━━ Source material

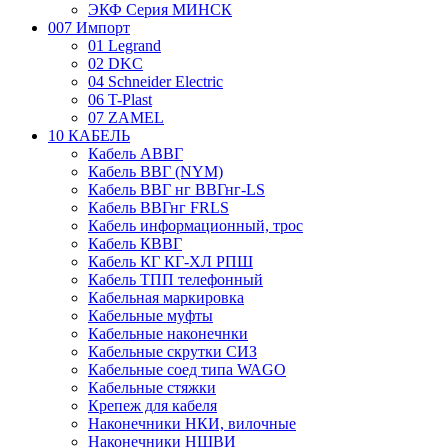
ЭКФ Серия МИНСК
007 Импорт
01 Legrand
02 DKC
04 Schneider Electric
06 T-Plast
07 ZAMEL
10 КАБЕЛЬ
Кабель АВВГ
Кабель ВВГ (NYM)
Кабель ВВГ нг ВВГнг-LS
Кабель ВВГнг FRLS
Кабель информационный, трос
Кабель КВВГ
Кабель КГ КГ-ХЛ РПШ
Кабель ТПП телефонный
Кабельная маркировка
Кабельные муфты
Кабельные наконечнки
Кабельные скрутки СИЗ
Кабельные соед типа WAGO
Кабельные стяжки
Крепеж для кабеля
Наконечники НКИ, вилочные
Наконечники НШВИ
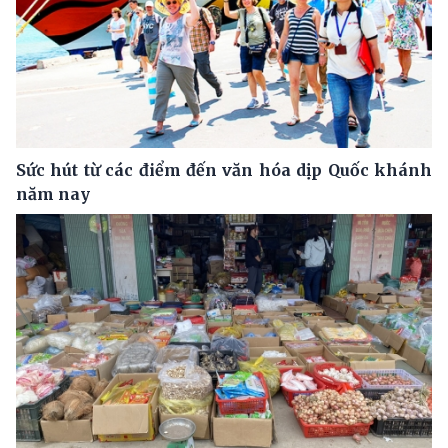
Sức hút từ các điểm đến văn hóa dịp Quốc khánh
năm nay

━━━━
━━ Source material

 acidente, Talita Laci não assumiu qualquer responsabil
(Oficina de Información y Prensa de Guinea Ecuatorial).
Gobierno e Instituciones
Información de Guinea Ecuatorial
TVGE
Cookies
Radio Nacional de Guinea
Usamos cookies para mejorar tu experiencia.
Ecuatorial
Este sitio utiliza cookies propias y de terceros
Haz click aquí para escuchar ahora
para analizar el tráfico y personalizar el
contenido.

━━━━
━━ Source material

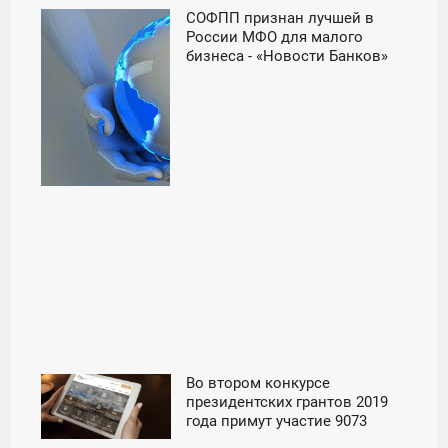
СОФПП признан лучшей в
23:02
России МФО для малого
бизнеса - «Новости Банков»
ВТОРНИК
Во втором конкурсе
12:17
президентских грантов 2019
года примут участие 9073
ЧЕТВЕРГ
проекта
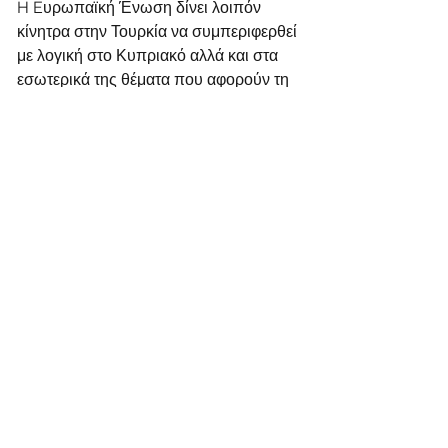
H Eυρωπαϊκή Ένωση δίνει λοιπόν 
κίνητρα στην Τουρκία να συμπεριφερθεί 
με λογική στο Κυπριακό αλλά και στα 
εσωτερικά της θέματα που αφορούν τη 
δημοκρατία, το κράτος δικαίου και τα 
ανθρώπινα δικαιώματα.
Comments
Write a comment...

━━━━

▸ **Work to complete**
Your answer should be the lines above, word for word, from the line with "Во втором конкурсе" through the line with "Write a comment...", minus the pictures.

▸ **Result of the exercise**
Во втором конкурсе
12:17
президентских грантов 2019
года примут участие 9073
ЧЕТВЕРГ
проекта
H Eυρωπαϊκή Ένωση δίνει λοιπόν 
κίνητρα στην Τουρκία να συμπεριφερθεί 
με λογική στο Κυπριακό αλλά και στα 
εσωτερικά της θέματα που αφορούν τη 
δημοκρατία, το κράτος δικαίου και τα 
ανθρώπινα δικαιώματα.
Comments
Write a comment...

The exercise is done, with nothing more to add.